CONTINUEThis site uses cookies. By continuing to browse this site you are agreeing to our use of cookies. Find out more.

Canada Consults On Numerous Tax Law Amendments

Wednesday, September 3, 2014

The Canadian Government is consulting on draft legislative proposals that would implement personal, business, and international tax measures announced in the Economic Action Plan 2014.

On the personal income tax front, the following measures are proposed:

  • Extending the intergenerational rollover and life-time capital gains exemption for farming and fishing businesses;
  • Permitting income contributed to an amateur athlete trust to qualify as earned income for Registered Retirement Savings Plan contribution limit purposes, with a three-year retrospective application;
  • Including, in the definition of 'split income,' income from a business or property that is paid or allocated to a minor child from a partnership or trust where a person related to the child is engaged in the activities of the partnership or trust to earn that income; and
  • Eliminating graduated rate taxation for trusts and certain estates with an exception for cases involving testamentary trusts whose beneficiaries include individuals eligible for the Disability Tax Credit.

In the business income tax sphere, the following measures are proposed:

  • Expanding eligibility for the accelerated capital cost allowance for clean energy generation and energy conservation equipment under Class 43.2 to include water-current energy equipment and a broader range of equipment used to gasify eligible waste; and
  • Extending the tax deferral provision with respect to breeding animals to bees, and to all types of horses that are over 12 months of age, that are kept for breeding.

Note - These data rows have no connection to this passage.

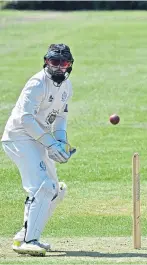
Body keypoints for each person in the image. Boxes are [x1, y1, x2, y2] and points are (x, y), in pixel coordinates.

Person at [1, 44, 76, 256]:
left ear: (70, 65)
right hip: (18, 137)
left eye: (65, 63)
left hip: (39, 138)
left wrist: (61, 142)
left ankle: (23, 235)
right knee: (43, 186)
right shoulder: (37, 83)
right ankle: (29, 240)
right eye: (55, 62)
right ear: (46, 62)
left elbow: (60, 117)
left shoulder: (67, 86)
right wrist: (50, 144)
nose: (60, 68)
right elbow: (25, 119)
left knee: (56, 191)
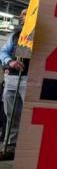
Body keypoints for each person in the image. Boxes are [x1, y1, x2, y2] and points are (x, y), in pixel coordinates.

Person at [0, 9, 29, 160]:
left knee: (30, 115)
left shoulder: (37, 34)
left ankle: (29, 148)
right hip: (12, 78)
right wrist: (9, 61)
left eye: (24, 15)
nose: (21, 18)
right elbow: (3, 52)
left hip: (29, 78)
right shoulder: (15, 36)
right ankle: (10, 146)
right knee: (11, 115)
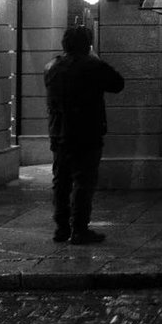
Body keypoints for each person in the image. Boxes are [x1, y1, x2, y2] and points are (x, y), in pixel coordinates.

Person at [44, 25, 125, 245]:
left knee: (61, 181)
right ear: (88, 44)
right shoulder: (92, 65)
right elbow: (118, 84)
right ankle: (79, 229)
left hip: (58, 131)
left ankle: (61, 228)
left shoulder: (52, 67)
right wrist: (95, 58)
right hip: (87, 131)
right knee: (83, 181)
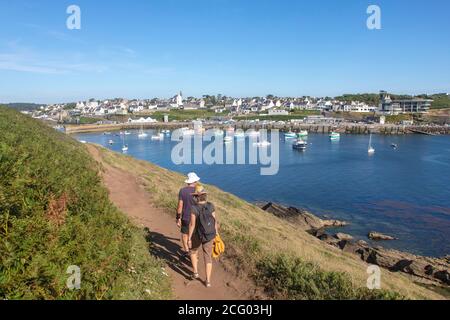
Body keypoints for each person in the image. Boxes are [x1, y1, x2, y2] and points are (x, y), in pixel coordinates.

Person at [188, 184, 218, 288]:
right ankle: (208, 281)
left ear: (196, 196)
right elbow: (215, 222)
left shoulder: (194, 208)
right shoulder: (211, 206)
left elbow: (192, 225)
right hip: (209, 235)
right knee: (207, 257)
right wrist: (216, 234)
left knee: (192, 251)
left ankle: (196, 273)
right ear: (205, 195)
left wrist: (189, 238)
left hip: (197, 234)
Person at [176, 172, 200, 258]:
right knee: (194, 235)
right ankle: (194, 253)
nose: (197, 182)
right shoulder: (198, 191)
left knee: (184, 234)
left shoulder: (182, 191)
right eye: (196, 181)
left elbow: (180, 206)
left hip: (186, 217)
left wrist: (178, 218)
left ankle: (186, 251)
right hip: (196, 218)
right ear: (194, 181)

The following international tax changes are proposed:

  • Better circumscribing an existing exception from the "investment business" definition in the foreign accrual property income regime by introducing additional conditions for the application of the exception;
  • Adjusting Canada's foreign accrual property income rules in order to address offshore insurance swap transactions and ensure that income derived directly or indirectly from the insurance of Canadian risks is taxed appropriately; and
  • Addressing back-to-back loan arrangements involving an intermediary by adding a specific anti-avoidance rule in respect of withholding tax on interest payments, and modifying an existing anti-avoidance rule in the thin capitalization rules.

For charities, it is proposed that greater flexibility will be allowed in income tax rules for the recognition of charitable donations made in a well or on death.

A number of other measures, which were not included in the Economic Action Plan 2014, are proposed, including:

  • Modernizing the life insurance policy exemption test;
  • Amending the foreign affiliate dumping rules to ensure the rules apply in appropriate circumstances and, where applicable, provide appropriate results.
  • Amending the definition "non-qualifying country" in the foreign affiliate rules to:
    • exclude from this definition those countries or other jurisdictions for which the Convention on Mutual Administrative Assistance in Tax Matters is in force and effect; and
    • avoid unintended tax consequences with respect to the British Overseas Territory of the British Virgin Islands, which is now a jurisdiction that has a comprehensive tax information exchange agreement with Canada.
  • Ensuring that Pooled Registered Pension Plans are subject to similar Goods and Services Tax/Harmonized Sales Tax treatment as registered pension plans.

The consultation is open until September 28.